HºLISM_IMG_6827_edited_celeriac.jpg

Ingredients

  • 2 cod fillets

  • 1 T coconut flour

  • 1 egg - beaten

  • 4 T desiccated coconut

  • 3 T coconut oil for shallow frying

  • 200g celeriac

  • 20 g butter (melted)

  • 1/2 t salt

  • 1 t nutmeg or paprika (optional)

  • 30 g pea shoots

  • 1 T avocado oil

  • 1/2 T apple cider vinegar

  • lemon wedge

  • 2 T paleo mayo

  • sprig dill

  • 2 t dijon


Method

  1. Preheat oven to 180ºC / 350 F.

  2. Peel and cut celeriac into fries, toss in melted butter and bake for 40 mins.

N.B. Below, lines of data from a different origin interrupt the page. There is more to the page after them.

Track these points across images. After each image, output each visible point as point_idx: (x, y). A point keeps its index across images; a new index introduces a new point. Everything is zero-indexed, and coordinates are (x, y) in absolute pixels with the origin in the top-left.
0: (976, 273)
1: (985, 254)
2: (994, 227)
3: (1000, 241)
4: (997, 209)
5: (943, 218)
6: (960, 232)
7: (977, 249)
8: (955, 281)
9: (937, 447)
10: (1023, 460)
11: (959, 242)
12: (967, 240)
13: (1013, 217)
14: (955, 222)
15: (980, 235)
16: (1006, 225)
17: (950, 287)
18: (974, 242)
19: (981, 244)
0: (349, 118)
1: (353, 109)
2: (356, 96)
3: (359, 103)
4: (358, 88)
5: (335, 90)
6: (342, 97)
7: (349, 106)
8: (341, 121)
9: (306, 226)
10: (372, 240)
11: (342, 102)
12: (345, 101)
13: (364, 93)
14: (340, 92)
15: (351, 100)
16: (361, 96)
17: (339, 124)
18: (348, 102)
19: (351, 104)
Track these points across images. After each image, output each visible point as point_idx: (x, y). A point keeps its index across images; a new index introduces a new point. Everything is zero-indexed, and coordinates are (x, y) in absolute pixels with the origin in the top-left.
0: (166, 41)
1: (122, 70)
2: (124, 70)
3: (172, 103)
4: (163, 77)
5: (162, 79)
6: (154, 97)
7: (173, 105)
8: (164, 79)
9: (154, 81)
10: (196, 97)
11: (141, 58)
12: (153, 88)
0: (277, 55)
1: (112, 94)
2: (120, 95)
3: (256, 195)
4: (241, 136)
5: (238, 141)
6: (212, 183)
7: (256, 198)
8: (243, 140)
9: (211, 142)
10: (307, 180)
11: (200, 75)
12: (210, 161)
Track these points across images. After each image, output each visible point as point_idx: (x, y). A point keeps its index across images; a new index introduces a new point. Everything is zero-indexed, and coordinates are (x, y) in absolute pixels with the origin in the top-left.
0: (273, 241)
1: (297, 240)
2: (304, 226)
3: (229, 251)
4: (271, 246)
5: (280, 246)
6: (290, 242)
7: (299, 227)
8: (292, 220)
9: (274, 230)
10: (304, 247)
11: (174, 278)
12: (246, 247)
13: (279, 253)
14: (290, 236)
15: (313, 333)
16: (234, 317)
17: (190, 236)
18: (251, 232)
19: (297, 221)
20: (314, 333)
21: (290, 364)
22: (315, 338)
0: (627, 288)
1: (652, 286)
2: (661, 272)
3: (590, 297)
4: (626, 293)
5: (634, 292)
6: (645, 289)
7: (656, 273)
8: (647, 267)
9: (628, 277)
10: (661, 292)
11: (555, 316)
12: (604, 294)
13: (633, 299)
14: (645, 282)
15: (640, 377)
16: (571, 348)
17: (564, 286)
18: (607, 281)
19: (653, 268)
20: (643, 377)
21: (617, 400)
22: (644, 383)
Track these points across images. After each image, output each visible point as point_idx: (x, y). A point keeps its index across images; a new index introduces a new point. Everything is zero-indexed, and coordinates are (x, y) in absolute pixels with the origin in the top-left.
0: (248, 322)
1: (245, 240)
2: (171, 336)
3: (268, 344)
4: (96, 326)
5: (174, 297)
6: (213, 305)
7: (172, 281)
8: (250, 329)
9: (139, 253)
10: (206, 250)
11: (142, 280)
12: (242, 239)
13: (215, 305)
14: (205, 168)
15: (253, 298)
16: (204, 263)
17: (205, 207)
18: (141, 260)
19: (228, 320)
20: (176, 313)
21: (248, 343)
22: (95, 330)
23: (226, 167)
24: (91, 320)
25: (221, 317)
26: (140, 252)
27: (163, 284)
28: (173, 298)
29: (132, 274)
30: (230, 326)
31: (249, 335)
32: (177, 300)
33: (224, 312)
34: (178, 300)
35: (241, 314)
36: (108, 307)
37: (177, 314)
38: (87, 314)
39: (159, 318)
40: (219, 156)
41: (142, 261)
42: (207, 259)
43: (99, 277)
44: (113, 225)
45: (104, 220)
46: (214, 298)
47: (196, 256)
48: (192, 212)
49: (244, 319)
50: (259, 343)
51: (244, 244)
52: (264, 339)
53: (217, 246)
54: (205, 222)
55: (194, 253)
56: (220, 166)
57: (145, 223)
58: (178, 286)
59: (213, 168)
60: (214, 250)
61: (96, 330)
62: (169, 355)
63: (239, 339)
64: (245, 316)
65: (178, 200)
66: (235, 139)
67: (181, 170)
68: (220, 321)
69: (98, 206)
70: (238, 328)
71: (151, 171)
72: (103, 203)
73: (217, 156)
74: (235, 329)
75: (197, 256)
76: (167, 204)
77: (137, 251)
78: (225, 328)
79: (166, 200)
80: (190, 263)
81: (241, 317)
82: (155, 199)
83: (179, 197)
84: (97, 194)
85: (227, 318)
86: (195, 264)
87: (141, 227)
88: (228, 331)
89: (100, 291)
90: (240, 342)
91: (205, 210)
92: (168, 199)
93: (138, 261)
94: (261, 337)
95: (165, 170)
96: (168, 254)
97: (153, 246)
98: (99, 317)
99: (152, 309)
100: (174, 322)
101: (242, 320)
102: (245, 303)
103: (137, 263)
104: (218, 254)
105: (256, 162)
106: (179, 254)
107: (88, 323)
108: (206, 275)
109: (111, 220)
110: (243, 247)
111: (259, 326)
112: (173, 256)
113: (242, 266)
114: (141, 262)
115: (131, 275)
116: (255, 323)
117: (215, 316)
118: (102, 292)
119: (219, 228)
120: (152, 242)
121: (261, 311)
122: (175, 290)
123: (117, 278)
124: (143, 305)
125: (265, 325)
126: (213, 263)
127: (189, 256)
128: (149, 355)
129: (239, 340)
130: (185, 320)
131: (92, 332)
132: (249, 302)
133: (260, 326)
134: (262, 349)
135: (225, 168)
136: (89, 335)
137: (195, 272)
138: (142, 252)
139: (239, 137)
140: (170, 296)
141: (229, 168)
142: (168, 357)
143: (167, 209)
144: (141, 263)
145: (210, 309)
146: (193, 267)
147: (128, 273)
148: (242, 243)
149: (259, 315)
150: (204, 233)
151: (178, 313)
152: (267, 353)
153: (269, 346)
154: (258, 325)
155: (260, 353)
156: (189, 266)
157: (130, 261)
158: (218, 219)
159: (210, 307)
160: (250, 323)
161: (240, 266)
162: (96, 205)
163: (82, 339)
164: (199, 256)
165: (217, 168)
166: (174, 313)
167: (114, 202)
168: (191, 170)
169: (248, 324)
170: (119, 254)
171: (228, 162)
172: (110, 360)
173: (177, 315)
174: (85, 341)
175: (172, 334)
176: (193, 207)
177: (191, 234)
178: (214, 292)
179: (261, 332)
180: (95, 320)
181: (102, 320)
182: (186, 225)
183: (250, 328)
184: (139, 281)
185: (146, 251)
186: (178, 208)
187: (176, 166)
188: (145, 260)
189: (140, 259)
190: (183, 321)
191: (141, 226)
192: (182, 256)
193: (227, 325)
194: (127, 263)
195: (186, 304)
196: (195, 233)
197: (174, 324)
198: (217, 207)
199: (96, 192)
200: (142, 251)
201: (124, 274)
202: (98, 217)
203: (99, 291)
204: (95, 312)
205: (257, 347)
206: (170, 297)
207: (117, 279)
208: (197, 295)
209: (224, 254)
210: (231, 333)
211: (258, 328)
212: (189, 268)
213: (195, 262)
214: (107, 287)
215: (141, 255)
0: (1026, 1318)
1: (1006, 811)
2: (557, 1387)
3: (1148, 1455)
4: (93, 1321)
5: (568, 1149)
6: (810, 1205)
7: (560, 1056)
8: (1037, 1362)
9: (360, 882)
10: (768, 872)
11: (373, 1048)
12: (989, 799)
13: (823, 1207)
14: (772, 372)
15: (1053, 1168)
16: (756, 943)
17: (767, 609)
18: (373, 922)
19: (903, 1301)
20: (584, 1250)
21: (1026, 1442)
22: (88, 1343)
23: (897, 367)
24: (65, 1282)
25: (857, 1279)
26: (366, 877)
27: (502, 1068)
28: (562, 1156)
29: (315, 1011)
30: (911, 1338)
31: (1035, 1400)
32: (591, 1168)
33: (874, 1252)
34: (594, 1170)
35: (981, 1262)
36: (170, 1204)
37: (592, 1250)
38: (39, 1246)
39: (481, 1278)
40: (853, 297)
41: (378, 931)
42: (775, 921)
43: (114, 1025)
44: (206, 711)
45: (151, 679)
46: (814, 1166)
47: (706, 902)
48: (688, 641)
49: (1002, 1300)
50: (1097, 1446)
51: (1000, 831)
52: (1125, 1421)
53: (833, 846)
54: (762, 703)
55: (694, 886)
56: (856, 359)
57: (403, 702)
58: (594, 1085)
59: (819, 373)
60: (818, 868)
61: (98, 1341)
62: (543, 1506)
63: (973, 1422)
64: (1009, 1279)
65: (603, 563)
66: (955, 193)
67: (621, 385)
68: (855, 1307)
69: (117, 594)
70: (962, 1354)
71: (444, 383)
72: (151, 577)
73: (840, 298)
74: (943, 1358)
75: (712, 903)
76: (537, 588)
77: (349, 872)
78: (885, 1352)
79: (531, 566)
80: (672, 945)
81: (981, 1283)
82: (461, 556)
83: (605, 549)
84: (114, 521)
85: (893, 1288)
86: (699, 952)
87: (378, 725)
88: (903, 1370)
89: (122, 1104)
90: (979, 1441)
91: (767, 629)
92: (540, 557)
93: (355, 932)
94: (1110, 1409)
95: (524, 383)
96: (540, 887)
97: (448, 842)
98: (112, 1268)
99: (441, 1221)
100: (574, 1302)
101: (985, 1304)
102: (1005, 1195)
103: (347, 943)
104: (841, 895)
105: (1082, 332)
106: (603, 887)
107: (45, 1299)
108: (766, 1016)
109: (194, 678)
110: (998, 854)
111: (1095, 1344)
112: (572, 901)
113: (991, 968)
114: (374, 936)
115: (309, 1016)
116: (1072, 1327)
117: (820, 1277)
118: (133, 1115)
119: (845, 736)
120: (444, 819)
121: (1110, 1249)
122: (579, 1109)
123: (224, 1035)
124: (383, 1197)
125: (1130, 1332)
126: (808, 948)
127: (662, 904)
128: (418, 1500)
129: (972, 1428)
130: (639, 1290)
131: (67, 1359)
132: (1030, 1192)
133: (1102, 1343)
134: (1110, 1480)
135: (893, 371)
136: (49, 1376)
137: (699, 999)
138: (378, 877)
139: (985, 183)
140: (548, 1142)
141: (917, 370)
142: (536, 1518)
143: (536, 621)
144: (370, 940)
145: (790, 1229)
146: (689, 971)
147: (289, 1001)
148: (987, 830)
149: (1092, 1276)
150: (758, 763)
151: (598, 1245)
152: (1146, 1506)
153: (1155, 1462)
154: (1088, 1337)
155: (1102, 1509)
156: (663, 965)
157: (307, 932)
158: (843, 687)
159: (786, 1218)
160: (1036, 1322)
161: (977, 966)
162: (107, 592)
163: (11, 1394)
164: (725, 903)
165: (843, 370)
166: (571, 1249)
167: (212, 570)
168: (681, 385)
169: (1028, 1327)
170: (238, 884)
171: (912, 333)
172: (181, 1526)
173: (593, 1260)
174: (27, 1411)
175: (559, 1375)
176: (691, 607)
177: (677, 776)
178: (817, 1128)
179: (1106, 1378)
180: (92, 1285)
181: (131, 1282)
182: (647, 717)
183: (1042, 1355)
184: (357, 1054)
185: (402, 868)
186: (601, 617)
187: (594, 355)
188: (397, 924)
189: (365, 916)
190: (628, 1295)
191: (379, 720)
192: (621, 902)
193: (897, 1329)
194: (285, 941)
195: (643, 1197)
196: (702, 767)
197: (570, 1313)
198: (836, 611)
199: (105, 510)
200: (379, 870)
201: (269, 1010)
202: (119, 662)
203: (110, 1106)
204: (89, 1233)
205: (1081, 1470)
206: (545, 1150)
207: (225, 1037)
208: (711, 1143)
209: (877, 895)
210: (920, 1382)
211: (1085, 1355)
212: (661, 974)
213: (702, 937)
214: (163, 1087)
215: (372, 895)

  3. Cut cod loin into bite size portions.

  4. In a shallow dish add 1 T coconut flour.

  5. In a second dish whisk the egg.

  6. In a third add desiccated coconut.

  7. Dip the cod bite in the coconut flour, then egg wash, coat in desiccated coconut and back into coconut flour to coat fully.

  8. Shallow fry in coconut oil till golden and cooked through, turning carefully.

  9. Add pea shoots to a plate and dress with oil and vinegar.

  10. Mix mayonnaise with mustard and chopped dill.

  11. Add cod bites, celeriac chips, dill mayonnaise and lemon wedge.